My Pre-BFP Revelation

One of the reasons why I started writing this blog was because I wanted to write about infertility while I was still in the thick of it. It seemed to me that many women shared their experiences with infertility AFTER they had had a child, in this sort of “keep going, it’s all worth it” sort of way. Which is great — it’s inspirational and their stories are important. But while I was still suffering, I really felt like I needed to hear from women who (like me) had not yet been successful. Women who were still in the trenches of infertility, wondering if they would ever succeed, if they would ever have someone call them “mommy”. I decided that I was going to write through the pain, instead of waiting until I felt like I had my shit together. That day might never come anyway! Ha.

When we embarked on the journey of IVF, we had already tried to conceive naturally for one year, and we had had six unsuccessful IUI procedures. IVF was the last stop. We weighed our options financially and emotionally, and decided to go for two full  cycles of IVF. Our doctor told us that with my age (30 at the time), we could expect great numbers of embryos with each cycle. We figured we’d probably get pregnant with the first cycle and not even need the second, but we paid for the “multi cycle discount”, an option which includes two full cycles, just in case.

Well….the cycles were not exactly what we expected. Each cycle resulted in only two embryos. The first cycle’s transfers (one fresh, one frozen) did not result in pregnancy. The second cycle’s fresh transfer resulted in my current pregnancy (holy shit!) and we have one more embryo on ice.

During the dreaded 2ww after the transfer, when we found out that only one additional embryo was frozen, I was horrified. I thought for sure that we were having a replay of the first cycle. Here we were, thinking we wouldn’t even need the second cycle, and we found ourselves approaching the end of the second cycle with precious few chances left. And we had said that the second cycle would be the last.

I found myself awake one night, balling my eyes out and praying to a God in whom I strive to place my trust and my faith. It’s hard to do that sometimes when you feel forgotten and alone. A thought occurred to me which I found extremely comforting and helpful, so I thought I would share it here in case it’s helpful to someone else. Plus, I don’t want to forget it!

I realized that my desire to be a mother came from God. This is a healthy, normal, God-given desire. So why then would God give me a desire and then not fulfill it? I realized that there are many different ways that God might choose to fulfill or satisfy that desire. One of them is a pregnancy and biological child of my own. But if that’s not in the cards for whatever reason, I truly believe that God will not leave that desire unfulfilled. He will find some other way, which might be invisible to me now, to satisfy that desire.
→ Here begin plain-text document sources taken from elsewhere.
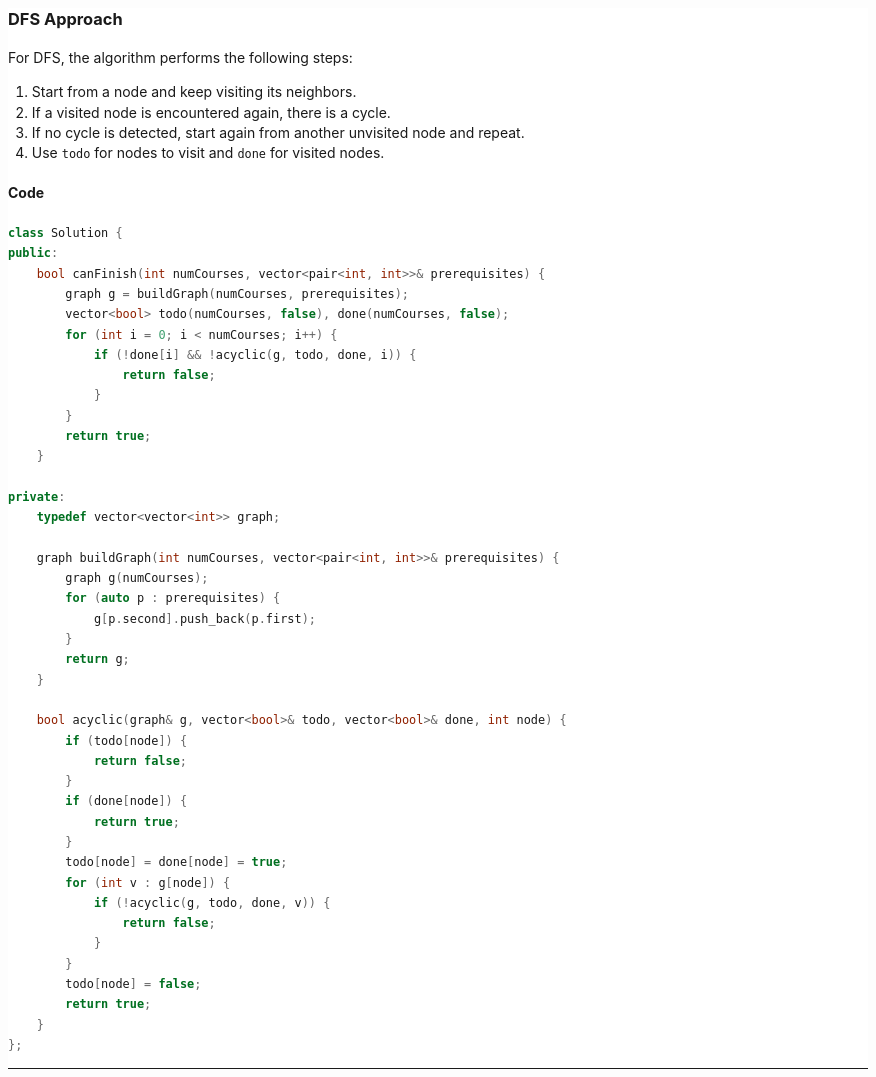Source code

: 
### DFS Approach

For DFS, the algorithm performs the following steps:

1. Start from a node and keep visiting its neighbors.
2. If a visited node is encountered again, there is a cycle.
3. If no cycle is detected, start again from another unvisited node and repeat.
4. Use `todo` for nodes to visit and `done` for visited nodes.

#### Code

```cpp
class Solution {
public:
    bool canFinish(int numCourses, vector<pair<int, int>>& prerequisites) {
        graph g = buildGraph(numCourses, prerequisites);
        vector<bool> todo(numCourses, false), done(numCourses, false);
        for (int i = 0; i < numCourses; i++) {
            if (!done[i] && !acyclic(g, todo, done, i)) {
                return false;
            }
        }
        return true;
    }

private:
    typedef vector<vector<int>> graph;

    graph buildGraph(int numCourses, vector<pair<int, int>>& prerequisites) {
        graph g(numCourses);
        for (auto p : prerequisites) {
            g[p.second].push_back(p.first);
        }
        return g;
    }

    bool acyclic(graph& g, vector<bool>& todo, vector<bool>& done, int node) {
        if (todo[node]) {
            return false;
        }
        if (done[node]) {
            return true;
        }
        todo[node] = done[node] = true;
        for (int v : g[node]) {
            if (!acyclic(g, todo, done, v)) {
                return false;
            }
        }
        todo[node] = false;
        return true;
    }
};
```

---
One week after that tearful nighttime reflection, I received my first positive pregnancy test ever. My thoughts and prayers have now turned to excitement and hope for the pregnancy, mixed with copious amounts of anxiety and worry that something will happen and I will have come this far only to end up childless after all.

Anyone have any words of wisdom or coping mechanisms that helped you relax during early pregnancy?